Il contratto di Felice Laudadio scade  e non viene rinnovato. Sembra un copione già visto e per quanto l'assessore alla cultura Croppi cerchi di dimostrare che non si tratta di spoil system maso lo di una operazione di governance (non si parla più italiano in Italia?) , non mi convince.

Guardiamo i fatti.

La Casa del Cinema, da quando è stata istituita sotto la prima giunta Veltroni, nel 2004, ha avuto come direzione amministrativa l'azienda PalaExpo e come direzione artistica quella di Felice Laudadio.

E' diventata una istituzione conosciuta e apprezzata anche all'estero, ha chiuso sempre in pareggio i bilanci. tranne quello del 2009 che ha un deficit di 400mila euro (il costo si un appartamento a via nomentana) su un bilancio di gestione che si aggira da sempre intorno agli 800mila euro. il deficit l'anno scorso è in parte dovuto al mancato contributoel Comune di Roma di 87mila euro che non vengono versati da tre anni.
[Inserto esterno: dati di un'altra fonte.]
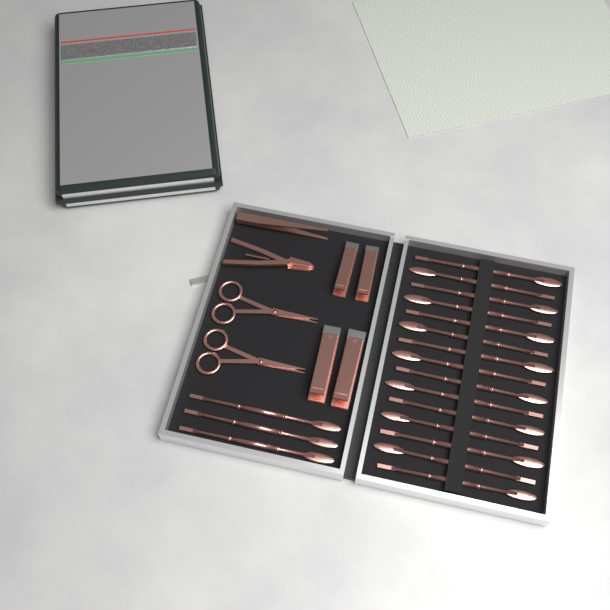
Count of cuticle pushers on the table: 18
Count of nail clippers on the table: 4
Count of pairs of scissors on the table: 2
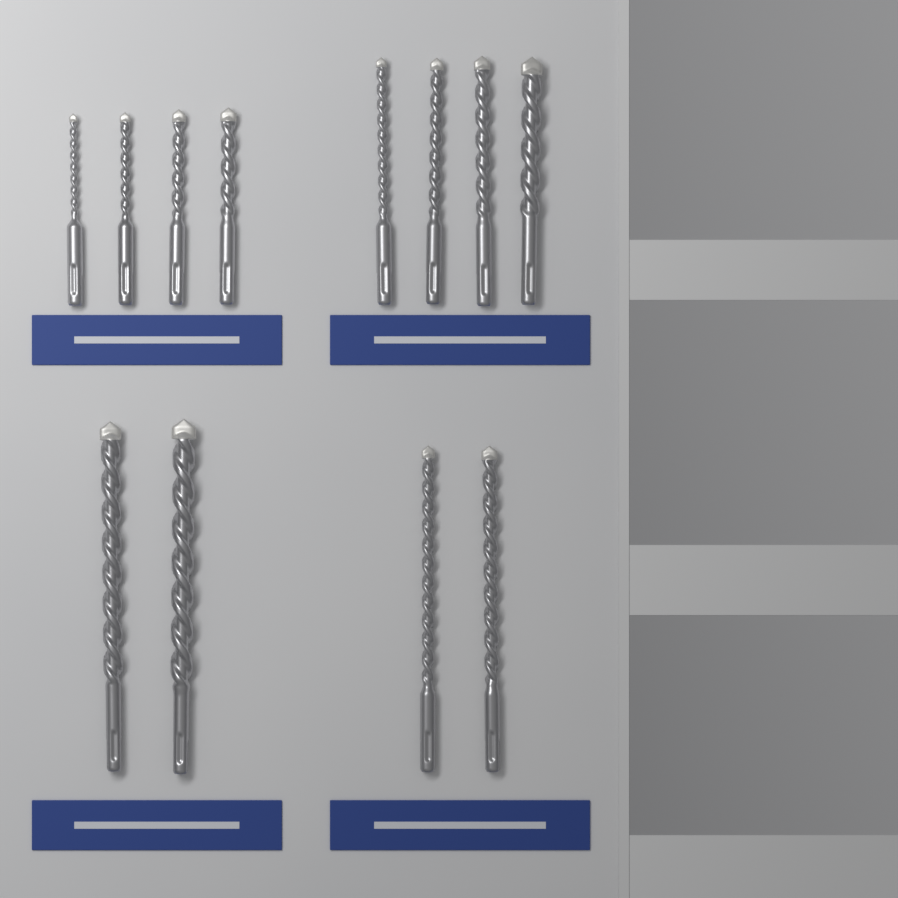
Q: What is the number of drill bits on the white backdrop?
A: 12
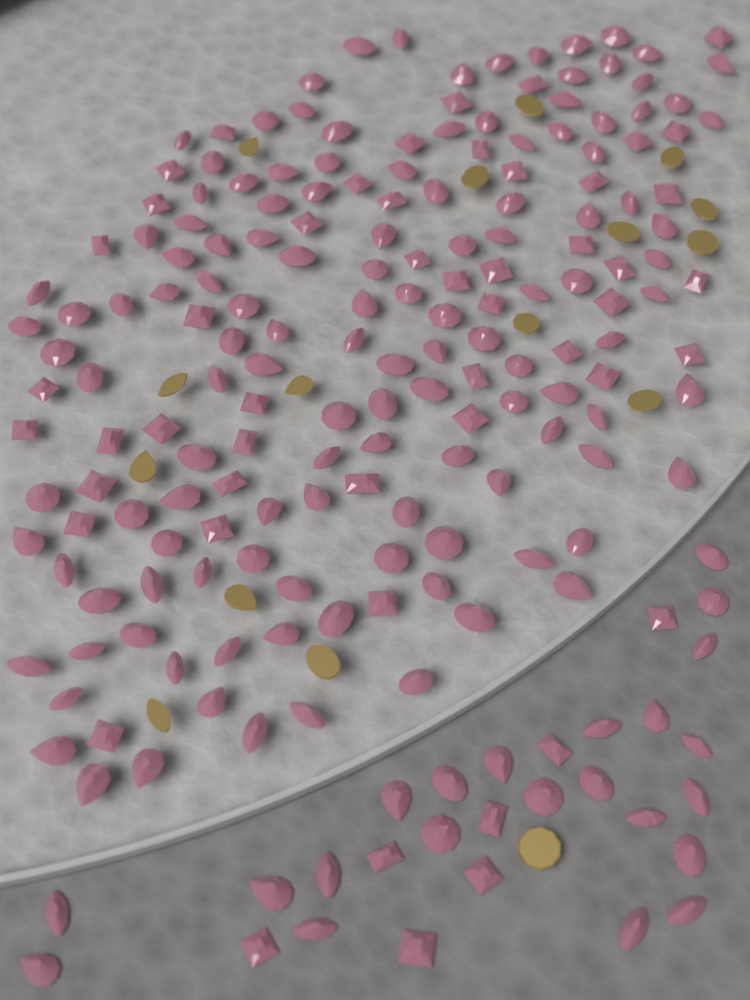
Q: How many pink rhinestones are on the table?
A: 200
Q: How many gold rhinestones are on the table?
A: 16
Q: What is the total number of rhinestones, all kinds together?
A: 216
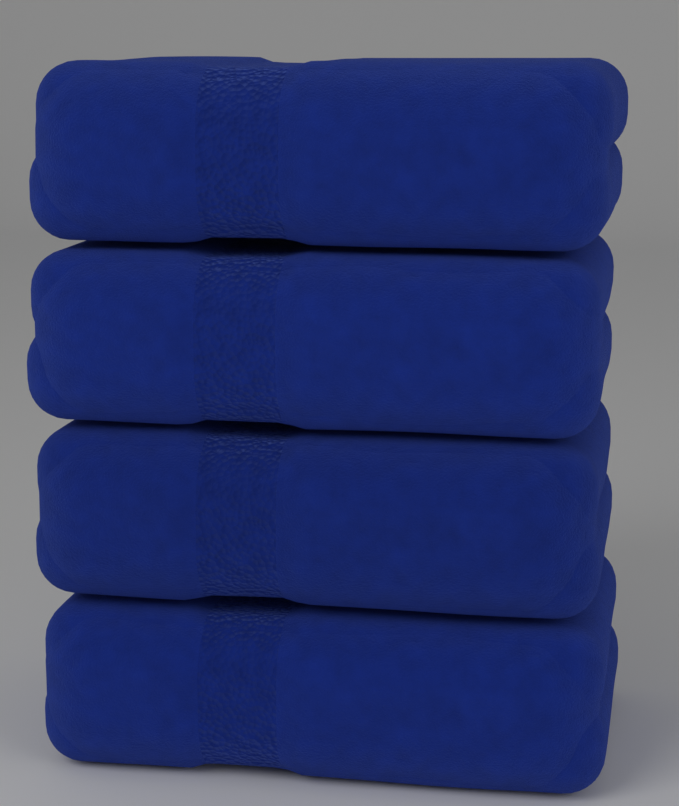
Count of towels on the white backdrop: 4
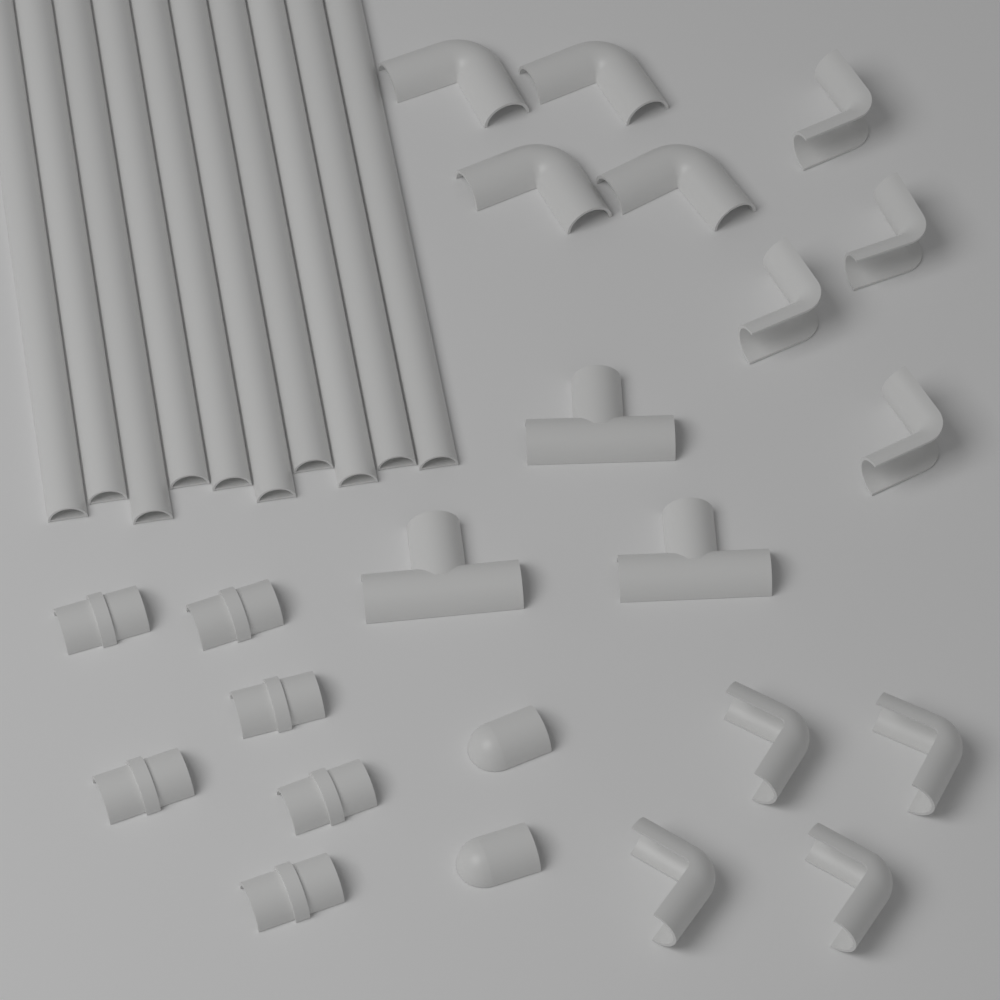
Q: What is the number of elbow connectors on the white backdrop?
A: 12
Il deficit è il motivo del cambio di gestione amministrativa che al 31 dicembre passerebbe da PalaExpo a Zetema (che come PalaExpo è azienda leader nell'organizzazione di eventi culturali nel settore dell'arte ma non ha la minima competenza in materia di cinema).

Fin qua, al limite, nulla di male.

Ma il caso vuole che insieme alla gestione amministrativa, scada anche il contratto del direttore artistico Felice Laudadio, che, dice anche Croppi, non ha nessuna responsabilità nel deficit ma intanto il contratto non gli viene rinnovato.

Perchè?

Perchè chiediamo tutti?

Sembra di rivedere a poche settimane di distanza il caso Carla Fracci al Teatro dell'opera.
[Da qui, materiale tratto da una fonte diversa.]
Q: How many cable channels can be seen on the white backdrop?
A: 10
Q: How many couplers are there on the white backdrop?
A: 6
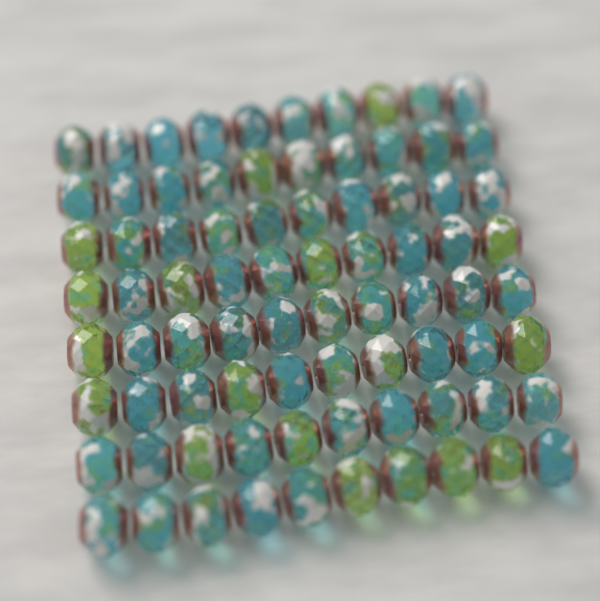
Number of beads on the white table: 80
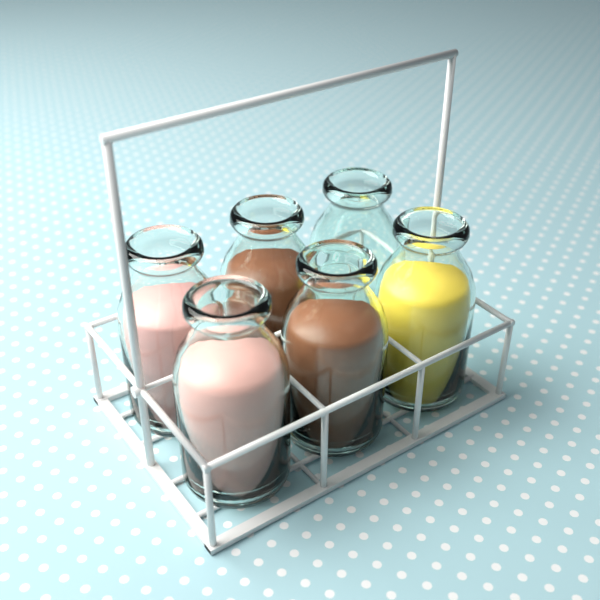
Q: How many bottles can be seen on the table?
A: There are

Perchè ci si priva di personalità di eccellenza a fronte di deficit di cui non hanno responsabilità, almeno nel caso di Felice Laudadio, ma che hanno contribuito con la propria credibilità e competenza personale al successo di istituzioni come la Casa del cinema. Croppi, me lo spieghi, visto che da assessore alla Cultura della mia città mi deve spiegazioni.

 

Stamattina alla rovente conferenza stampa alla Casa el Cinema non abbiamo avuto risposta.

abbiamo in compenso avuto proposte: la Casa el Cinema ha le capacità, dimostrate conti alla mano, di fare da sola, le associazioni del mondo del cinema, dagli autori, ai professionisti, al sindacato attori, alla stampa di settore, sono tutti disposti a scendere in campo per una ipotesi di gestione.
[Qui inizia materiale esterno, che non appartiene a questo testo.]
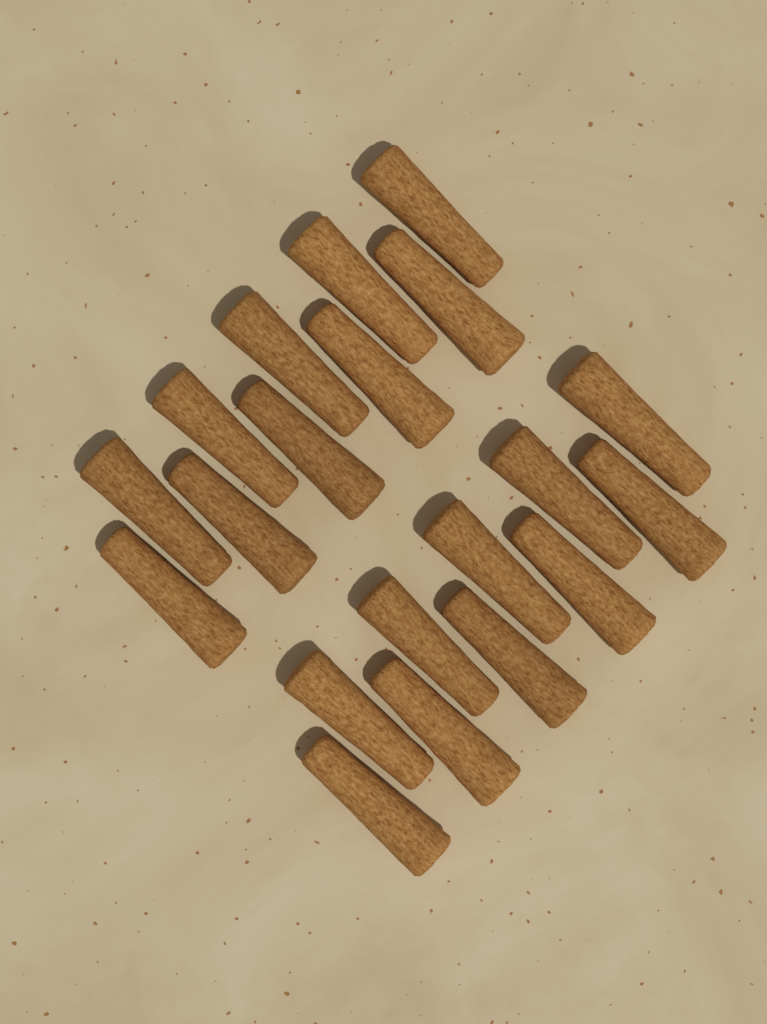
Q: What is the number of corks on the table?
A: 20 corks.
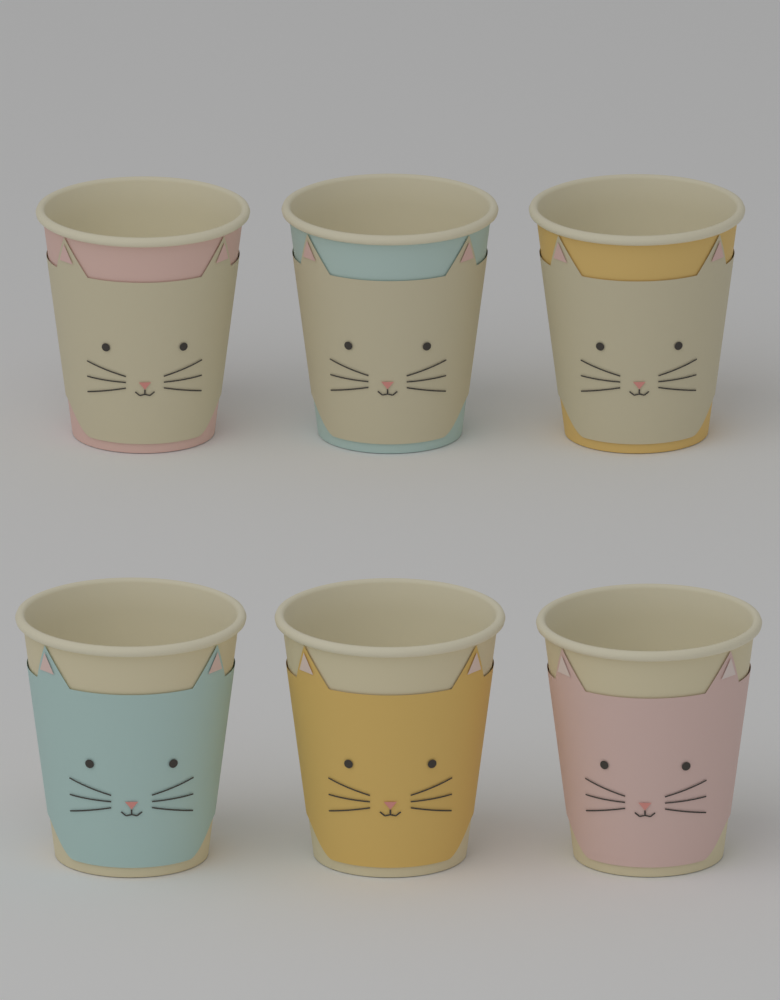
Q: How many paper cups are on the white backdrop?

Nei fatti, la prospettiva proposta dal comune di Roma è quella di un "affiancamento" dello staff Laudadio al nuovo staff (che nessuno sa quale sia, magari nemmeno l'assessore)

E Laudadio ha detto "ma cosa crede, assessore,  che io stia qui a trasferire conoscenze e competenze?"

Attendiamo risposte.

E nel frattempo il video-riassunto di quello che è successo, di tutti quelli che sono passati in sei anni dalla Casa del Cinema.

Video che quando l'ho visto stamattina, il cuore mi si è fatto piccolo piccolo, perchè più che una festa per il successo, sembrava un addio.

Non ho contato i nomi di tutti quelli che sono passati, ma sono proprio tanti tanti tanti.